• YOUR GOAL
Count every line in the records below that contains the string "Classifier". Report that number alone.

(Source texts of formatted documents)

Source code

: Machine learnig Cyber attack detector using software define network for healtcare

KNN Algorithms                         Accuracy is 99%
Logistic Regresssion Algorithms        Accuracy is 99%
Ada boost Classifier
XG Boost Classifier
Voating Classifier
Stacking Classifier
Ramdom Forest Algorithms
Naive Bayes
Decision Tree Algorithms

• WRITTEN REPLY
4